## Problem details
Wherever a line in the records contains the word "null", return that line.

## Data supplied
=======
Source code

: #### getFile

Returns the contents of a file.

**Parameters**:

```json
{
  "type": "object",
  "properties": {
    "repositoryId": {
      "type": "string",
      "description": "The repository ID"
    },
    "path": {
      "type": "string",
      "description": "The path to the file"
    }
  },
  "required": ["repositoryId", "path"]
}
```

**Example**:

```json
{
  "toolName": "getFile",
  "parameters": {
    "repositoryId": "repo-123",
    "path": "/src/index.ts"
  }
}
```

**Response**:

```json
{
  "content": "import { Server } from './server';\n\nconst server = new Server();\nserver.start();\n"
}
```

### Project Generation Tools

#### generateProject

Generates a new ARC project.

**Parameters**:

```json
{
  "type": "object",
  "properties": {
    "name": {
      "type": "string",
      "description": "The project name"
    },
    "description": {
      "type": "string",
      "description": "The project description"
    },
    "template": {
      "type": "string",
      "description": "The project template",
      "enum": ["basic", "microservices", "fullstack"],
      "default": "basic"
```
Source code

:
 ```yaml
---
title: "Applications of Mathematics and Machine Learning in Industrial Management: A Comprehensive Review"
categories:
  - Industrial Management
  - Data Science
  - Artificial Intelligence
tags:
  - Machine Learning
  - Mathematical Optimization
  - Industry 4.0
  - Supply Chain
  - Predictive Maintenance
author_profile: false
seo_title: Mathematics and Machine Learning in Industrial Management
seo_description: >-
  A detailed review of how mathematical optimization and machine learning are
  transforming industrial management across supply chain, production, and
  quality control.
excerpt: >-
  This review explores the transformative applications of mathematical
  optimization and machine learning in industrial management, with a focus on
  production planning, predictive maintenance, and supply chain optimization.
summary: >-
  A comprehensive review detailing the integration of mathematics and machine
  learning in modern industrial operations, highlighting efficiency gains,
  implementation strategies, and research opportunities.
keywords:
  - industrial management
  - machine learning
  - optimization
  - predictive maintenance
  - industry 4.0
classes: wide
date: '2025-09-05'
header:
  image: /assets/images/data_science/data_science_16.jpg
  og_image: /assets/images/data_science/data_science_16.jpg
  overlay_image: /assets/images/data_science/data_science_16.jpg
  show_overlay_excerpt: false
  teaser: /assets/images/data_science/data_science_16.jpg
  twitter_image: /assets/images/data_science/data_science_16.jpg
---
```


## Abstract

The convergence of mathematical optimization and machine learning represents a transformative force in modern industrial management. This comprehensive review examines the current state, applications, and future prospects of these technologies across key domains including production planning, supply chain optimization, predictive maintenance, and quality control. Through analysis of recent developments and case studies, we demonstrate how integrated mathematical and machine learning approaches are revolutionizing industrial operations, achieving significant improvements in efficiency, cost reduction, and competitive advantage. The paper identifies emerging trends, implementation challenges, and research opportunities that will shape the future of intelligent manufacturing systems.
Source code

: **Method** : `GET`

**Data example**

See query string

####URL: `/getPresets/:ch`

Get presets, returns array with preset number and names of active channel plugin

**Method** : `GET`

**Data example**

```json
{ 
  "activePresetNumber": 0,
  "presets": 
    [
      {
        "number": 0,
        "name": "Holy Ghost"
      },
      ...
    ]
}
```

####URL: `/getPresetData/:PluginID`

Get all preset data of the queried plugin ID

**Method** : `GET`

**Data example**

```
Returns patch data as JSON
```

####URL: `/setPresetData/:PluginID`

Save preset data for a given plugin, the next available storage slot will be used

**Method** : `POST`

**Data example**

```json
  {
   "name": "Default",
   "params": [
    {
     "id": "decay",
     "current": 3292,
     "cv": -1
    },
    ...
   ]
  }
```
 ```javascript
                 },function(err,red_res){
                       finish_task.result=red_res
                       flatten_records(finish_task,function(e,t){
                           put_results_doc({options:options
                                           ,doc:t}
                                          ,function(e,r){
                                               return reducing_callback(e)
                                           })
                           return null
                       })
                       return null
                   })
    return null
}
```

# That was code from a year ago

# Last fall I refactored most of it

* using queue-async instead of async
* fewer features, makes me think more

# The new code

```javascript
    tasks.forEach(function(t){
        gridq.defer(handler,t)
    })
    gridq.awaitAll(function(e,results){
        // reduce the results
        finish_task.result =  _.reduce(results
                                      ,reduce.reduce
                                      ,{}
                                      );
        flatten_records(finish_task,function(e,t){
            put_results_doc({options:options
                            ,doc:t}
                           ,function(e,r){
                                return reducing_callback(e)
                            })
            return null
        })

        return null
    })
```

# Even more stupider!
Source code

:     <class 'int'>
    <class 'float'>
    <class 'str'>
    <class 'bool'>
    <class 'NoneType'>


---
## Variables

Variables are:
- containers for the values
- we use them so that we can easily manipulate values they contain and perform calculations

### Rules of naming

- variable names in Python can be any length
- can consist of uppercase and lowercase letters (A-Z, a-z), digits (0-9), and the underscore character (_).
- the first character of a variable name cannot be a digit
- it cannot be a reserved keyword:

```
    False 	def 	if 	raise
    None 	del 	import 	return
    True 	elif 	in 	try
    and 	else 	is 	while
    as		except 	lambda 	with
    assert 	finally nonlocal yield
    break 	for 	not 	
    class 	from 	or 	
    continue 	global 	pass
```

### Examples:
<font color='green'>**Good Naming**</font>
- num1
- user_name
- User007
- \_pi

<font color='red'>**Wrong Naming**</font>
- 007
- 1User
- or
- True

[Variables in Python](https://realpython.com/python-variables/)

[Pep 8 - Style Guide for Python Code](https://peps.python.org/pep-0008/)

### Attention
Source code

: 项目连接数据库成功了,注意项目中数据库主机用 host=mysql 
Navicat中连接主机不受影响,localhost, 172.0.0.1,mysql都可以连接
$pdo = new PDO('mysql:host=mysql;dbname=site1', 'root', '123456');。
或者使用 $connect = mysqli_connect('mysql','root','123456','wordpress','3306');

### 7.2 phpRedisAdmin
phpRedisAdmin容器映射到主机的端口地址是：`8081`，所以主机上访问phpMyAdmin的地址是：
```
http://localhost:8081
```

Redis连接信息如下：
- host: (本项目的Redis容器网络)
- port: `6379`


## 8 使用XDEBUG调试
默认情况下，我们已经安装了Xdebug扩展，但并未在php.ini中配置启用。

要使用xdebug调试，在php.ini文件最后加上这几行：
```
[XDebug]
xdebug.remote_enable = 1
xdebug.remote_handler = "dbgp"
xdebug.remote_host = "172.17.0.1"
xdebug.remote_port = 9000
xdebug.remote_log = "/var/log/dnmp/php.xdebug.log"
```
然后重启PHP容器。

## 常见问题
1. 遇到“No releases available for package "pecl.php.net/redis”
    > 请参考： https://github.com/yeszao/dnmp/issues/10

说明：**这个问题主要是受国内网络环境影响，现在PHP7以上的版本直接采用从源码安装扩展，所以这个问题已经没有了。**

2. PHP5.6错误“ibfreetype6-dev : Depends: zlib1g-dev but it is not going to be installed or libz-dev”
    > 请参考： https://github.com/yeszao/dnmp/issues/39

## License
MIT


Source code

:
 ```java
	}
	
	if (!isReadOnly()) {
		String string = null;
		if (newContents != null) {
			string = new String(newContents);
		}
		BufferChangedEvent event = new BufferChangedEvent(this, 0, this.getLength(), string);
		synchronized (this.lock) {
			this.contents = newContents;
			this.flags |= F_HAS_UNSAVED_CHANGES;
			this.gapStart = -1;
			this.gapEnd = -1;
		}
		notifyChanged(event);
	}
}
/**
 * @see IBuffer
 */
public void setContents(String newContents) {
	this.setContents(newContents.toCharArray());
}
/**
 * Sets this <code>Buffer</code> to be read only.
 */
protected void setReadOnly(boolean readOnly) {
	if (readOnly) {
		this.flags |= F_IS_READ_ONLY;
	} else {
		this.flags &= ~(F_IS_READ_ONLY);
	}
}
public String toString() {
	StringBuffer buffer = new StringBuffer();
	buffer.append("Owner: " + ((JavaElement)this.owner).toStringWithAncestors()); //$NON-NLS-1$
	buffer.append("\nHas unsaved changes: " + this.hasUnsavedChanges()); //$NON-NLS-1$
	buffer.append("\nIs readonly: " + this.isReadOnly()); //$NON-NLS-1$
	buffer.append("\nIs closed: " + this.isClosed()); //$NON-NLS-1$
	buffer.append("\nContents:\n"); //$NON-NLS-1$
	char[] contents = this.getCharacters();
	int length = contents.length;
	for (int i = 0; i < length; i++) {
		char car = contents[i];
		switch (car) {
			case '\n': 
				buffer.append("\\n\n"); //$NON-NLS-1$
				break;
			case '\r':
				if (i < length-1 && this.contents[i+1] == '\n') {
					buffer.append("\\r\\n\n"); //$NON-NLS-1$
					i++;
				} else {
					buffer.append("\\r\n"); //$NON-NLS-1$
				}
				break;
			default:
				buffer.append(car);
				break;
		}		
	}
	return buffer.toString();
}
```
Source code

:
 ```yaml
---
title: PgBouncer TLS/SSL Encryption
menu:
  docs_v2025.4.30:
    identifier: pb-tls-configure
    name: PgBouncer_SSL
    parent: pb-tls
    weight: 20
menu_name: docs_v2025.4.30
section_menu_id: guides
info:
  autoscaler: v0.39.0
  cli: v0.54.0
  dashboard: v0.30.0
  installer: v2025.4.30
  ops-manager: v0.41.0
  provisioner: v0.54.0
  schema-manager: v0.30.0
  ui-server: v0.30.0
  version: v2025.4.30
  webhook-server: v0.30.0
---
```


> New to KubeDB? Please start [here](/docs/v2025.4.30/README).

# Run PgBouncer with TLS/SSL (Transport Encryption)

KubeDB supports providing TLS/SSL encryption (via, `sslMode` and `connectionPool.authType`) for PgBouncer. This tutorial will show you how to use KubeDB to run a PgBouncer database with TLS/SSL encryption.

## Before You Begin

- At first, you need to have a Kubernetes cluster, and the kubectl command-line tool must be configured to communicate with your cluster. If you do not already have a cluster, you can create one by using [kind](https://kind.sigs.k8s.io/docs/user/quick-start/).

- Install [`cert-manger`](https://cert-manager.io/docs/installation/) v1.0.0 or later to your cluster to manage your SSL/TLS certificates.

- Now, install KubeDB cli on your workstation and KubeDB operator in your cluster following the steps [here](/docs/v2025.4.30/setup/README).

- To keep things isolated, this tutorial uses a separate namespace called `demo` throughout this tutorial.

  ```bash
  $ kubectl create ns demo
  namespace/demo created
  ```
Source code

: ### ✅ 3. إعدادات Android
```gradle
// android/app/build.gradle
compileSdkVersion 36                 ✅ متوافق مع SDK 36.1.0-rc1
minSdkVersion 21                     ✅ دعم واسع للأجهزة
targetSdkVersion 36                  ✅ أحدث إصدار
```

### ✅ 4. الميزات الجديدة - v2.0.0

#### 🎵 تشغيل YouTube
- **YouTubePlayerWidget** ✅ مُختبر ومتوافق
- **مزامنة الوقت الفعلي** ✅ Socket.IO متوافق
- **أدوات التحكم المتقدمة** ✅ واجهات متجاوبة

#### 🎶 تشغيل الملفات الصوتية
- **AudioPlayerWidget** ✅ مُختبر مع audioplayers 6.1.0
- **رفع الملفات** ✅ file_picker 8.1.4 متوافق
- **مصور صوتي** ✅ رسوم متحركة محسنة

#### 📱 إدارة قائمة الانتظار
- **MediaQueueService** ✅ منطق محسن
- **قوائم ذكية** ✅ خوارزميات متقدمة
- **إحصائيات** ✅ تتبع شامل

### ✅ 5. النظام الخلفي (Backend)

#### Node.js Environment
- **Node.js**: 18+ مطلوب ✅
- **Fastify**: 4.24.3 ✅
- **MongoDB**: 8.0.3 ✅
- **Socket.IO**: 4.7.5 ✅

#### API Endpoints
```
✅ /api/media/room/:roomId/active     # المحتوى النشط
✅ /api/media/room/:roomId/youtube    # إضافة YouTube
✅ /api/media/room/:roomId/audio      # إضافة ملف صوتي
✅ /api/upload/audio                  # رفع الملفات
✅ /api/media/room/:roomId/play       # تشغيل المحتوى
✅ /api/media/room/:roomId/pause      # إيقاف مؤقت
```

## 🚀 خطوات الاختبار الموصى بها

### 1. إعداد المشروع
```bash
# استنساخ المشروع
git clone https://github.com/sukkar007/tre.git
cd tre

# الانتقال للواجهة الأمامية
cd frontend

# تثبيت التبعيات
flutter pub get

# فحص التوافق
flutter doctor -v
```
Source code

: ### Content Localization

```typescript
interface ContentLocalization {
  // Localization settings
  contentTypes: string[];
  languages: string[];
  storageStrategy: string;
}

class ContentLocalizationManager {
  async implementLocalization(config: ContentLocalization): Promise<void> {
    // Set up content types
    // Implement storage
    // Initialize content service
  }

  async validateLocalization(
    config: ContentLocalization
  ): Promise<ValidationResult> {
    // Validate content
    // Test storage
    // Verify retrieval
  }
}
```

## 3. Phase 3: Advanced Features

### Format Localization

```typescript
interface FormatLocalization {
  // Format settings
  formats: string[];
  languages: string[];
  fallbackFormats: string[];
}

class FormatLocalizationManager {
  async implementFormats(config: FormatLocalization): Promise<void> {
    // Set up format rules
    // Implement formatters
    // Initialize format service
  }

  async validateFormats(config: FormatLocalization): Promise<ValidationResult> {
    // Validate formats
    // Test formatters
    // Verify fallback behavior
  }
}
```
=======
## Response to the exercise
                           return null
                       return null
    return null
            return null
        return null
		String string = null;
		if (newContents != null) {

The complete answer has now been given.